Read Alaska Page 46


  But Arkady Voronov, commanding from the hill, was the kind of young man who was not afraid to make instant decisions, and at the moment he saw the gate collapse he knew he must wipe out that threat, so without considering the consequence to his own people or the enemy, he shouted to his cannoneers: 'Fire!' and two iron balls of tremendous power ripped into the mass of people struggling at the gate, killing fifteen attacking Tlingits and seven Creoles five men, two women who had come there to barter with the pacified Tlingits.

  When Raven-heart saw some of his best men crushed by the cannonballs, he was first enraged, then sobered by the realization that those nine great cannon on the castle walls were going to be used, and he shouted to his men: 'Take cover!'

  For three hours the Tlingits remained inside the walls, wrecking whatever they could reach when outside the range of the cannon and defending themselves by taking positions in houses and doorways.

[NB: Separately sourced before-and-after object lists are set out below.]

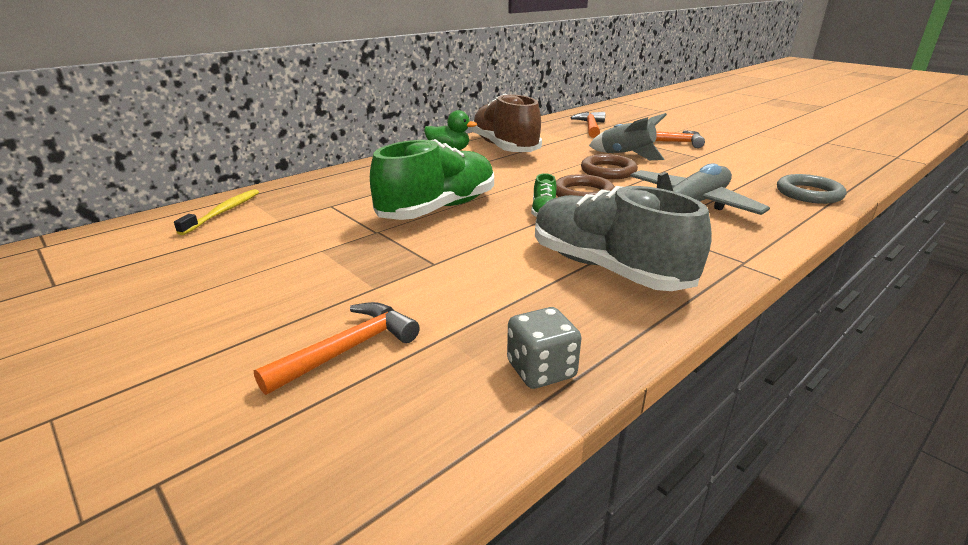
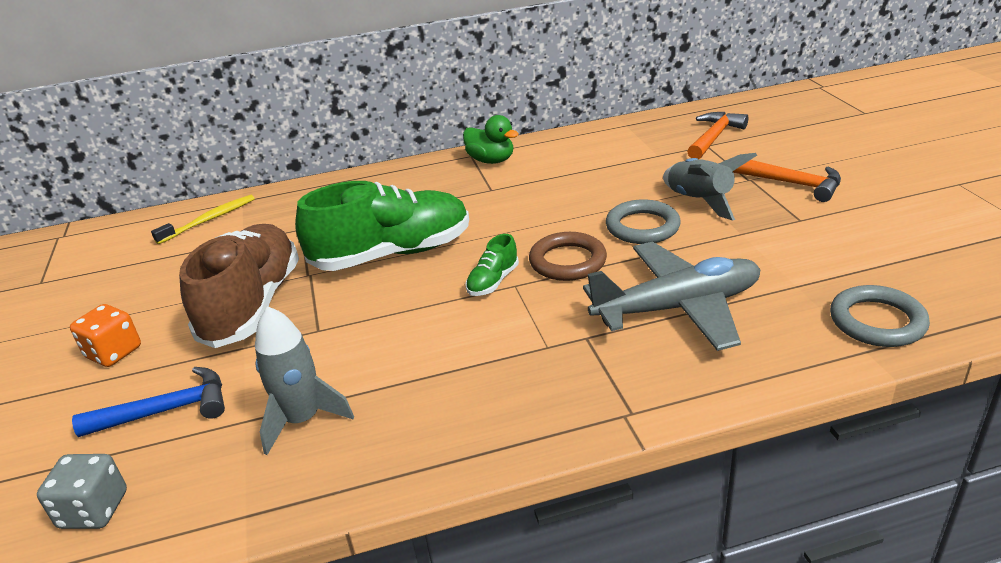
camera: 30 degrees right, 5 degrees up
(225, 320) = (114, 352): none -> orange dice
(348, 349) = (166, 411): orange hammer -> blue hammer
(501, 323) = (302, 420): none -> grey rocket
(504, 148) = (560, 163): brown shoe -> brown shoe (252, 305)
(541, 370) = (281, 482): grey dice -> grey dice (94, 510)
(607, 268) = (469, 381): grey shoe -> none
(608, 171) = (642, 227): brown ring -> grey ring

  It was brutal warfare, which could have continued till nightfall had not Voronov decided upon drastic measures. Dodging from one cover to another, he told his men:

  'Engage them. Don't let them escape through the gate. But when you hear the bugle, run back like hell, because I'm going to fire those cannon.'

  With that, he ran up the hill to the castle walls, where he trained six of his cannon on the heart of the fighting, that spot near the gate where Russians and Tlingits tangled in one indecipherable mass. 'Bugler!' he cried, and in the next instant the Russians fled the spot, all except one young fellow who tripped, tumbling down among the Tlingits. For a split second Voronov considered holding his fire to allow the fallen lad a chance to get away, but then he saw the milling Tlingits: 'Fire!' and six ricocheting balls swept through the confused mass of Tlingits, killing or maiming two out of three.

  Raven-heart, alerted by the bugle call, escaped the fusillade, but as he made for the wall, seeking to follow his son with a giant leap, Voronov directed his cannoneers to fire again, and a huge ball struck the Tlingit leader full in the back, crushing his bones and throwing him against the fence that he had been about to climb. Pinned there by his own flesh and bones and tattered clothes, he hung limp for a moment, after which rifle fire from the windows of a nearby house cut him down.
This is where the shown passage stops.